Data Cleaning, Analysis, and Visualization.
This is an examination of the process of how I personally analyze and clean data, as an example I’ll be using the visualizations from my Data User Guide. I would recommend reading that post first for an extensive overview of the data and visualizations, this post should serve as explaining my methodology.
This is two images of the HIP Retailers Dataset, collected by Metropolitan Area Planning Council. The second image should make clear there was a trend in multiple blanks in the column listing phone numbers for multiple farms and farmers markets. Now that could be attributed not to error on MAPC’s part but simply multiple farms not providing that information or simply not having a central phone number. But through both filtering the data through OpenRefine and manually tallying all 424 data points on paper, I found 240 of the listed farms did not have numbers, that’s 56 percent of the data.
I go into more detail in the User Guide, but having over half your data without listed contact information was a factoid I needed to visualize. I figured the most effective visualization then showing the areas which there was a consistent lack of phone numbers.
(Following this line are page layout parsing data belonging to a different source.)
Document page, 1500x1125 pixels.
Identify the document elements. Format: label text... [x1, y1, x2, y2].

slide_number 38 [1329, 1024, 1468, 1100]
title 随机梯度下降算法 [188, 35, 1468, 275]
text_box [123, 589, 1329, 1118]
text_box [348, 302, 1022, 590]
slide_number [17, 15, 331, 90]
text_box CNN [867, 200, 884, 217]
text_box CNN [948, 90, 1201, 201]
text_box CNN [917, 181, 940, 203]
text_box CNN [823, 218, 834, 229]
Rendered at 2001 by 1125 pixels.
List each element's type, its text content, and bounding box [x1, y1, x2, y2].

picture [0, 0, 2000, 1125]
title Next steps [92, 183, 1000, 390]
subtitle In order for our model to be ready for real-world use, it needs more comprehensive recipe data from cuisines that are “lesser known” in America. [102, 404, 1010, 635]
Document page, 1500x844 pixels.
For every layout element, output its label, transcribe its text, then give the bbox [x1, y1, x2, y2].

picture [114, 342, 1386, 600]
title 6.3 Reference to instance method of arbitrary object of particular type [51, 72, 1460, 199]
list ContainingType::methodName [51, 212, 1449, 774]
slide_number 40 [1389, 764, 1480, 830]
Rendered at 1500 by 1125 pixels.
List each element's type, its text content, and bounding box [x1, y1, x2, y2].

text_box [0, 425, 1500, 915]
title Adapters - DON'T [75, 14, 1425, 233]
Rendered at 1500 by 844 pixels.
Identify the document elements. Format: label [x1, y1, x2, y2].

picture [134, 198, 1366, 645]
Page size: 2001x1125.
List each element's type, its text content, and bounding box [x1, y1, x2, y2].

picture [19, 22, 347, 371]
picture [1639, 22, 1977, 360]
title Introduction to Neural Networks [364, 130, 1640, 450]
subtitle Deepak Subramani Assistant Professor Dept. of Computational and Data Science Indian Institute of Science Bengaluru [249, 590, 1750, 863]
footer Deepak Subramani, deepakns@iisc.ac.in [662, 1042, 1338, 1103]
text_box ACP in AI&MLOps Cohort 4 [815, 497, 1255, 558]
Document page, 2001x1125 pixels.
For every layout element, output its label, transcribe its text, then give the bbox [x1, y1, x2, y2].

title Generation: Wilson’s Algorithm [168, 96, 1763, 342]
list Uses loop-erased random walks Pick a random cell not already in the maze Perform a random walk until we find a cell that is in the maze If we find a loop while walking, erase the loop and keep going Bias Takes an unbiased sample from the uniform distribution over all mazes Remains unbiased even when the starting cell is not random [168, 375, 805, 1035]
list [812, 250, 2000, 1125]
In Tableau, I was about to plot all the points but sorting them by color was the real challenge more than visualizing them. At first the listed phone numbers be manually grouped together, Tableau originally thought each individual phone number was a group. But I was able to group them into two groups “Listed Number” and “Not Listed Number” and below you can see the before and after of this process.
Before:
After:
As for the colors themselves, I had debates over avoiding the red and green as they were holiday colors, but I found the way the red overwhelms the map as effective in showing which areas in the dataset were lacking listed numbers. Both overlapping and separating the data show make it clear where the gaps are. This has been an unofficial methodology of how I visualized the data from my earlier project.